→ **TASK TO CARRY OUT**
In the listing that follows, how many lines have the word "CodeQL" in them? Give only the number.

<<<<

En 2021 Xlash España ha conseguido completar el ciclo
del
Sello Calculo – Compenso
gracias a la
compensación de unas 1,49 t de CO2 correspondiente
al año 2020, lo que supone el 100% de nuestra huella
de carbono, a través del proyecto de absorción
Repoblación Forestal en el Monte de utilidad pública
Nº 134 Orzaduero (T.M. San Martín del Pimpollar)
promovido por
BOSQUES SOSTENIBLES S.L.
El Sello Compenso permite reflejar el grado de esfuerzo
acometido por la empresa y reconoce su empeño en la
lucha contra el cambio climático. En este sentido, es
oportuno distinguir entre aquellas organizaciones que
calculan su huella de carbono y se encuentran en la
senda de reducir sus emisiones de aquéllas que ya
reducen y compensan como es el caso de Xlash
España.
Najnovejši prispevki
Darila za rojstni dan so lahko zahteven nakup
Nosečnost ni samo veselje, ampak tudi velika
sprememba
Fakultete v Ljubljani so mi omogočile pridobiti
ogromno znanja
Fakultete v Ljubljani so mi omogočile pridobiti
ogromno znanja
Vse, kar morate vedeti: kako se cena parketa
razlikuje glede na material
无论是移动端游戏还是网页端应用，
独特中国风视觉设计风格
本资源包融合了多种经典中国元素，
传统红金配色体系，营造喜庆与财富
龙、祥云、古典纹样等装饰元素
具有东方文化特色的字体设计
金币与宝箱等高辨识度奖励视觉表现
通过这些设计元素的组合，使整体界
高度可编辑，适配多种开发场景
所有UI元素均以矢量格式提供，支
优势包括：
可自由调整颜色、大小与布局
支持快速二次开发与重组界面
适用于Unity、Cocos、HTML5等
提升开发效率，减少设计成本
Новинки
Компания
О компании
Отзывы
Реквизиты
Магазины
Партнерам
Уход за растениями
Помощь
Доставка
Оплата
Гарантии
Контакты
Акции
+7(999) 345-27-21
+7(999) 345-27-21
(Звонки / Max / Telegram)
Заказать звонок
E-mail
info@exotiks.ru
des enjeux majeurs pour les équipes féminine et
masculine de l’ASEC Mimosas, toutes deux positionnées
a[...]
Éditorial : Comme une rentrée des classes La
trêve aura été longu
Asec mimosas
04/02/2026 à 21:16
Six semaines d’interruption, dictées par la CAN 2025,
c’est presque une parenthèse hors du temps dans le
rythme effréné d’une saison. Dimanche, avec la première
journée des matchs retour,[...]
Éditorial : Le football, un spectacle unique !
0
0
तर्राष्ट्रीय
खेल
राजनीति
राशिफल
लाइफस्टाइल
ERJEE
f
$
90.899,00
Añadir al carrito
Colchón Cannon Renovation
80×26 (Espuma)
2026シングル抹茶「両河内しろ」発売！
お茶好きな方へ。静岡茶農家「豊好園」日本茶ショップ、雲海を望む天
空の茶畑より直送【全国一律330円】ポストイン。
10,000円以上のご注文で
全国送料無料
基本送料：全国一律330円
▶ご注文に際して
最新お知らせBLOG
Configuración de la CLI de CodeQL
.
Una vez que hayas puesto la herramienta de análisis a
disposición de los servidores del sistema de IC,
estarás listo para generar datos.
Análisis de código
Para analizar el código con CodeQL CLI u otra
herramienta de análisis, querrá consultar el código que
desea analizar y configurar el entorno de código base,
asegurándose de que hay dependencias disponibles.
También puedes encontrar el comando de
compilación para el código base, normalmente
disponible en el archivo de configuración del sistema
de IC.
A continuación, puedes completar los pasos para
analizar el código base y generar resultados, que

>>>>

→ **WRITTEN ANSWER**
2